1. Database size
The more records in your database, the more records Duplicate Check needs to compare every time you run a DC job. Pretty obvious. If you want to do a specific search in your database, you could decide to apply a filter to your job to run the job on a subset of your data. Ask yourself, is it really necessary to run this job in my entire database?
2. Scenarios
Duplicate Check identifies duplicate records based on the applied scenario. A scenario defines what fields, records should be compared on, to find and identify duplicate records. Our default scenario for Leads has defined 5 fields, so it will compare records based on 5 fields. If you apply a more extended scenario, or multiple scenarios, the runtime of your job will be extended as well.
These tests are executed in a test environment with dummy data (1275 Lead records, 20% duplicates). No rights can be derived from this information.
3. Numbers of records returned in index search
When running a DC Job, Duplicate Check returns a number of potential duplicate records for every record in your Object in the duplicate detection process. This is a process that runs in the background and is not visible to the user. Out of those returned potential duplicate records, Duplicate Check will define duplicate records that reach the threshold level. The number of records that are returned in that background process is defined in the DC Setup. Generally spoken, the more records you return in the index search, the better the duplicate results. However, returning more duplicate records will extend to the runtime of your DC job.

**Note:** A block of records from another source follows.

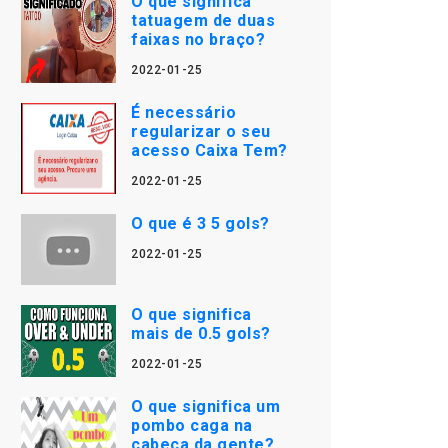
O que significa
tatuagem de duas
faixas no braço?
2022-01-25
É necessário
regularizar o seu
acesso Caixa Tem?
2022-01-25
O que é 3 5 gols?
2022-01-25
O que significa
mais de 0.5 gols?
2022-01-25
O que significa um
pombo caga na
cabeça da gente?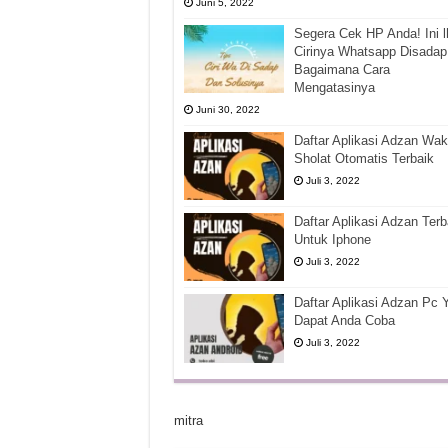
Juni 5, 2022
Segera Cek HP Anda! Ini l
Cirinya Whatsapp Disadap
Bagaimana Cara
Mengatasinya
Juni 30, 2022
Daftar Aplikasi Adzan Wak
Sholat Otomatis Terbaik
Juli 3, 2022
Daftar Aplikasi Adzan Terb
Untuk Iphone
Juli 3, 2022
Daftar Aplikasi Adzan Pc 
Dapat Anda Coba
Juli 3, 2022
mitra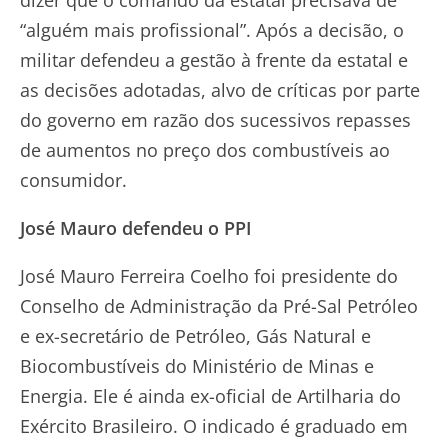
dizer que o comando da estatal precisava de
“alguém mais profissional”. Após a decisão, o
militar defendeu a gestão à frente da estatal e
as decisões adotadas, alvo de críticas por parte
do governo em razão dos sucessivos repasses
de aumentos no preço dos combustíveis ao
consumidor.
José Mauro defendeu o PPI
José Mauro Ferreira Coelho foi presidente do
Conselho de Administração da Pré-Sal Petróleo
e ex-secretário de Petróleo, Gás Natural e
Biocombustíveis do Ministério de Minas e
Energia. Ele é ainda ex-oficial de Artilharia do
Exército Brasileiro. O indicado é graduado em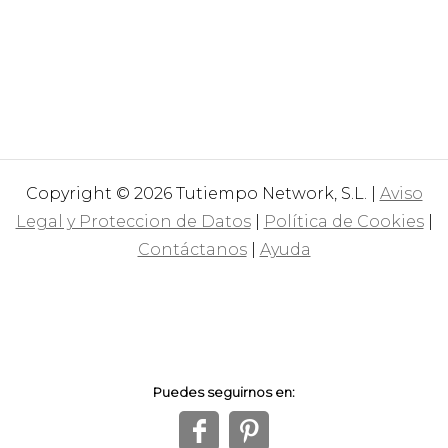
Copyright © 2026 Tutiempo Network, S.L. |
Aviso
Legal y Proteccion de Datos
|
Política de Cookies
|
Contáctanos
|
Ayuda
Puedes seguirnos en:
f
1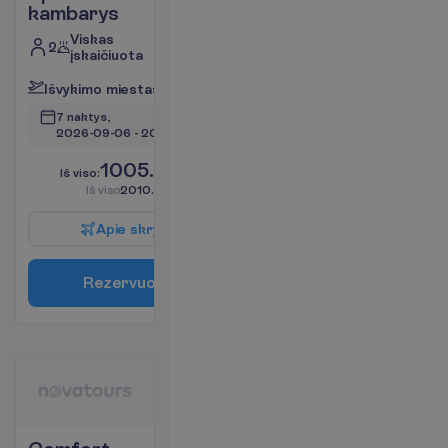
kambarys
Viskas
2
įskaičiuota
I
š
v
y
k
i
m
o
m
i
e
s
t
a
s
:
V
i
l
n
i
u
s
7 naktys, 
2026-09-06
 - 
2026-09-13
1005.00
I
š
v
i
s
o
:
€/asm.
I
š
v
i
s
o
2010.00
€/grupei
A
p
i
e
s
k
r
y
d
į
R
e
z
e
r
v
u
o
t
i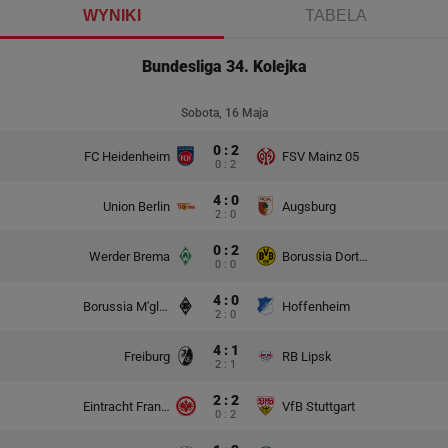
WYNIKI
TABELA
Bundesliga 34. Kolejka
Sobota, 16 Maja
0 : 2
FC Heidenheim
FSV Mainz 05
0 : 2
4 : 0
Union Berlin
Augsburg
2 : 0
0 : 2
Werder Brema
Borussia Dortmund
0 : 0
4 : 0
Borussia M'gladbach
Hoffenheim
2 : 0
4 : 1
Freiburg
RB Lipsk
2 : 1
2 : 2
Eintracht Frankfurt
VfB Stuttgart
0 : 2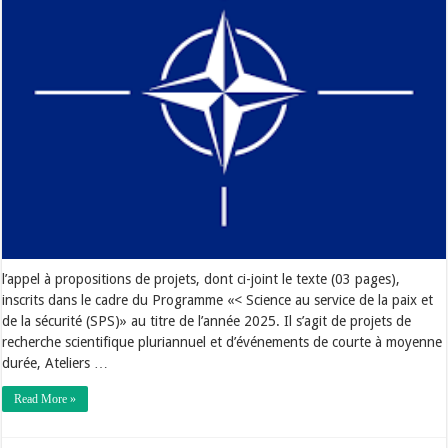
l’appel à propositions de projets, dont ci-joint le texte (03 pages),
inscrits dans le cadre du Programme «< Science au service de la paix et
de la sécurité (SPS)» au titre de l’année 2025. Il s’agit de projets de
recherche scientifique pluriannuel et d’événements de courte à moyenne
durée, Ateliers …
Read More »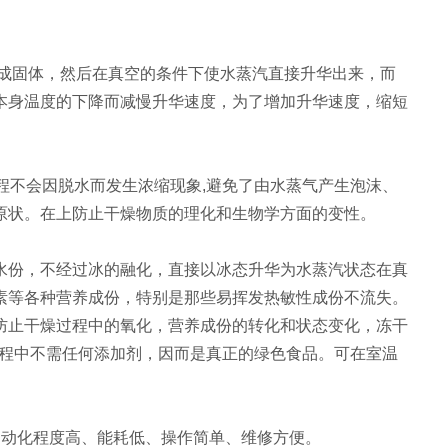
成固体，然后在真空的条件下使水蒸汽直接升华出来，而
本身温度的下降而减慢升华速度，为了增加升华速度，缩短
程不会因脱水而发生浓缩现象,避免了由水蒸气产生泡沫、
原状。在上防止干燥物质的理化和生物学方面的变性。
份，不经过冰的融化，直接以冰态升华为水蒸汽状态在真
素等各种营养成份，特别是那些易挥发热敏性成份不流失。
防止干燥过程中的氧化，营养成份的转化和状态变化，冻干
过程中不需任何添加剂，因而是真正的绿色食品。可在室温
动化程度高、能耗低、操作简单、维修方便。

These tests are executed in a test environment with dummy data (1275 Lead records, 20% duplicates). No rights can be derived from this information.
4. Duplicate Check Local
Duplicate Check is a native Force.com application. That's pretty awesome since we're the only deduplication app that is native! The advantage of totally running on the Salesforce cloud is that we can analyze your data right where it is. The 'downside' is that fact that we depend on the Salesforce servers. Even though the uptime is great, the server speed is a bit variable. If the Salesforce servers have a bad day, Duplicate Check is affected by that as well. Running a job could take a little longer than usual, but will always deliver results. So, we created Duplicate Check Local with which you can process your data on a local computing machine and returns the results to the Salesforce Cloud Service.